**DESKRIPSI TUGAS:**
Ganti "developed" dengan "processed" di semua catatan berikut tanpa mengubah bagian lain. Tulis ulang barisnya tanpa menyertakan gambar.

**CATATAN ACUAN:**
........
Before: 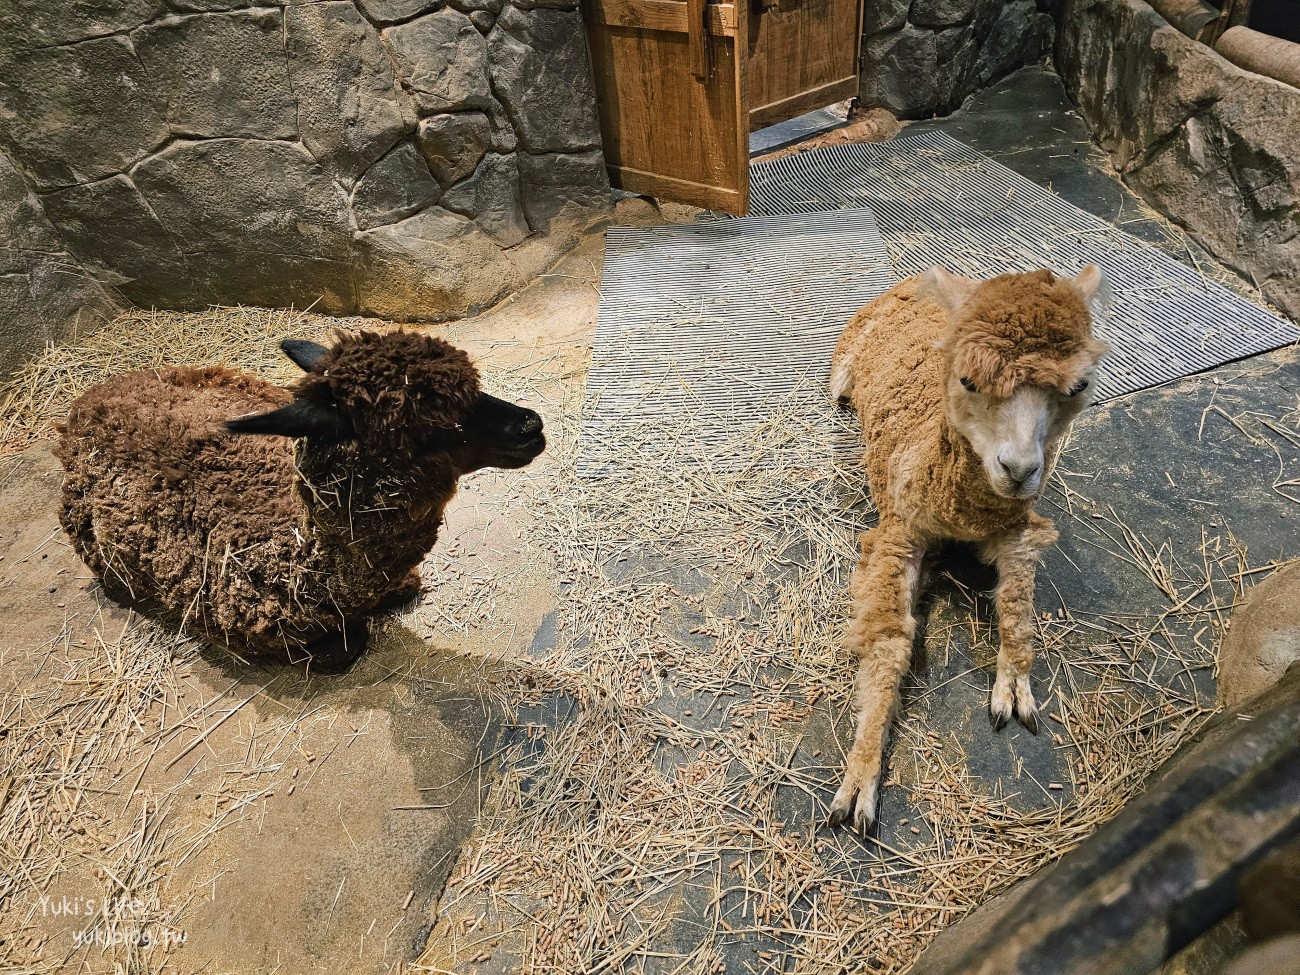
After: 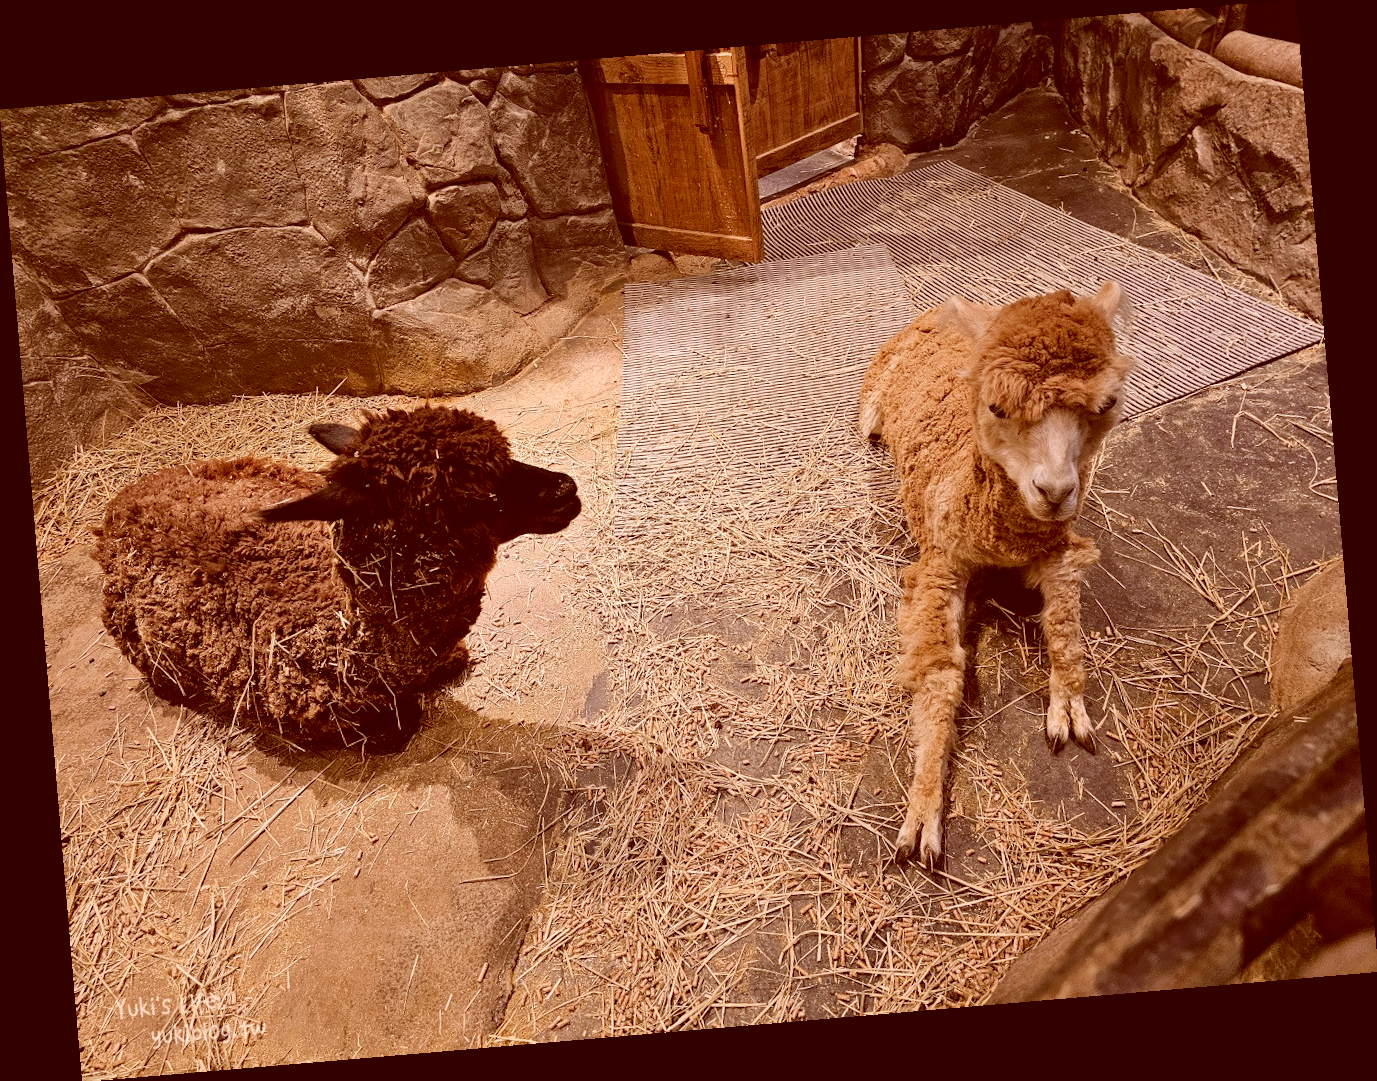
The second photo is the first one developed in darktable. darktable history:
rotate and perspective: rotation -4.86°, automatic cropping off
color correction: highlights a* 9.03, highlights b* 8.71, shadows a* 40, shadows b* 40, saturation 0.8
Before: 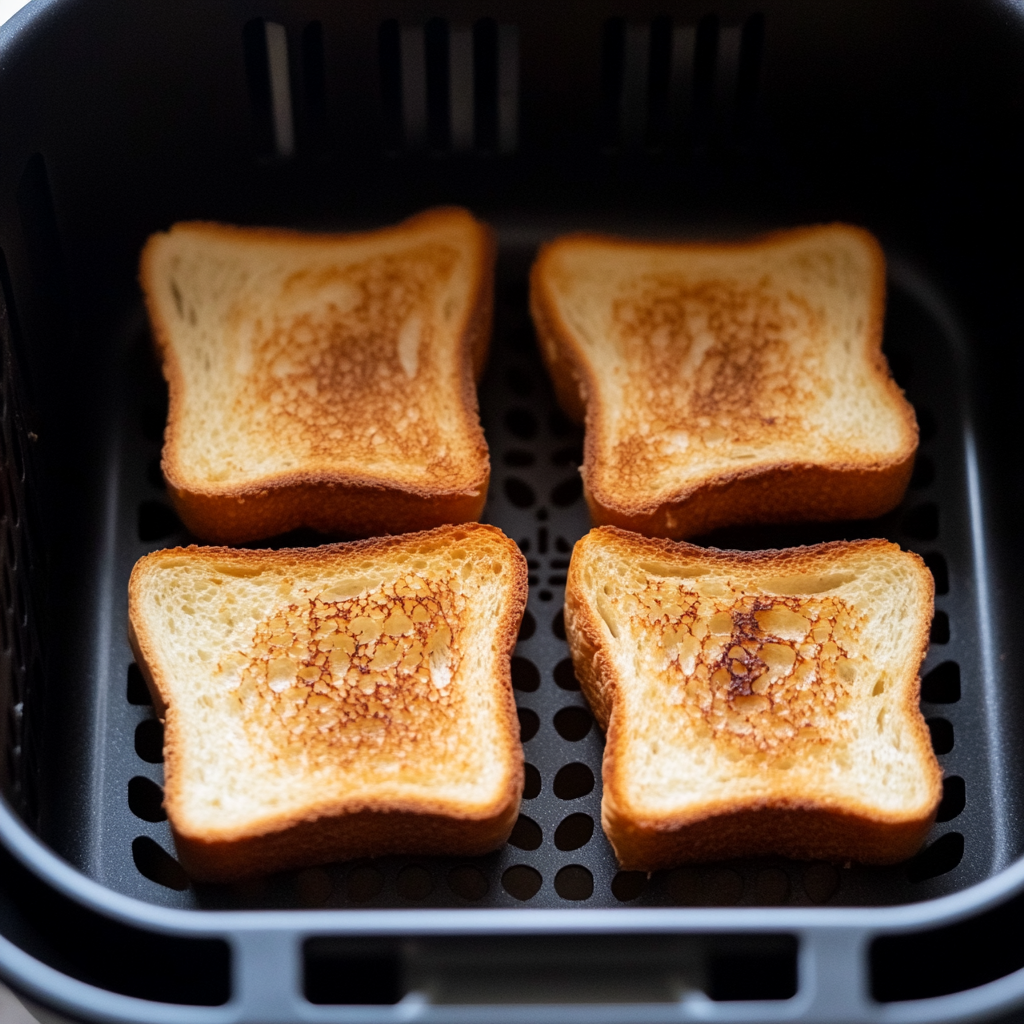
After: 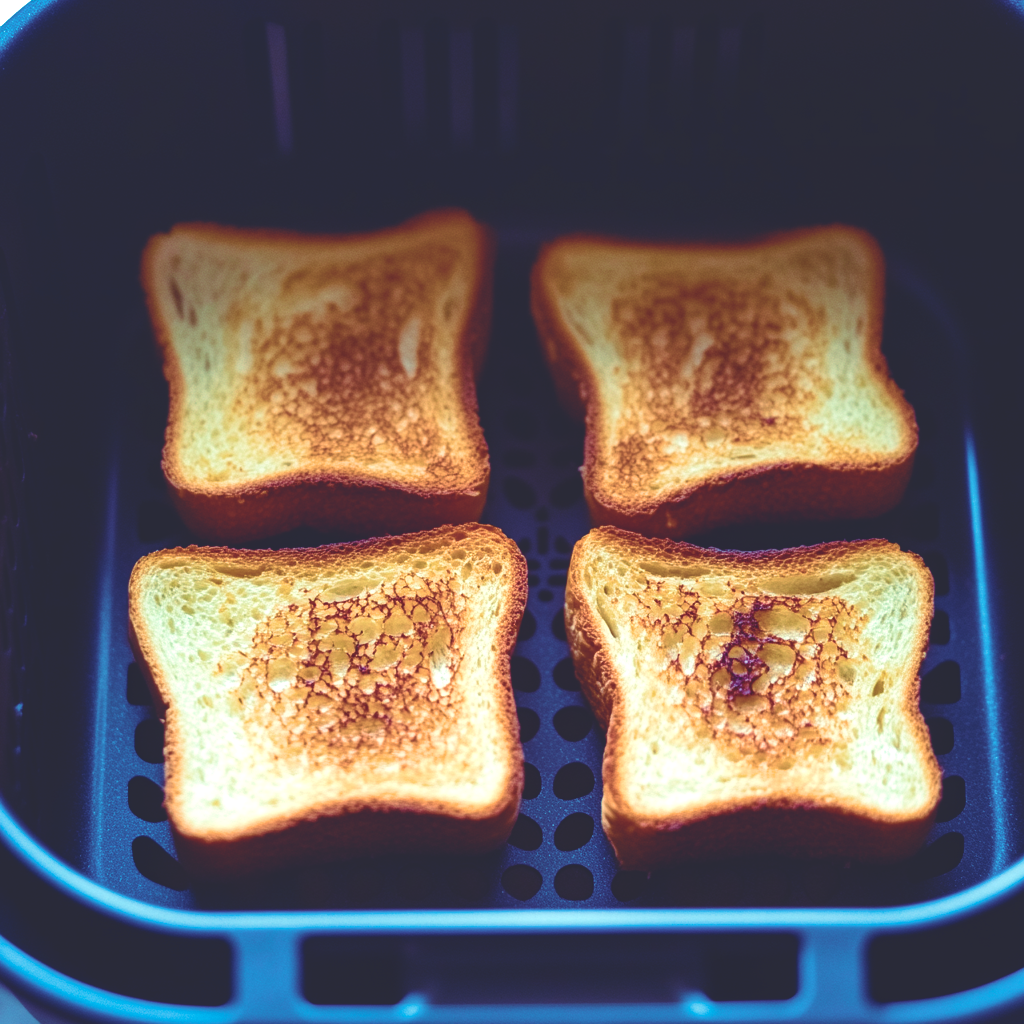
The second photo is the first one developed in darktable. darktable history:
........
**JAWABAN TERTULIS:**
Before: 
After: 
The second photo is the first one processed in darktable. darktable history:
rotate and perspective: rotation -4.86°, automatic cropping off
color correction: highlights a* 9.03, highlights b* 8.71, shadows a* 40, shadows b* 40, saturation 0.8
Before: 
After: 
The second photo is the first one processed in darktable. darktable history:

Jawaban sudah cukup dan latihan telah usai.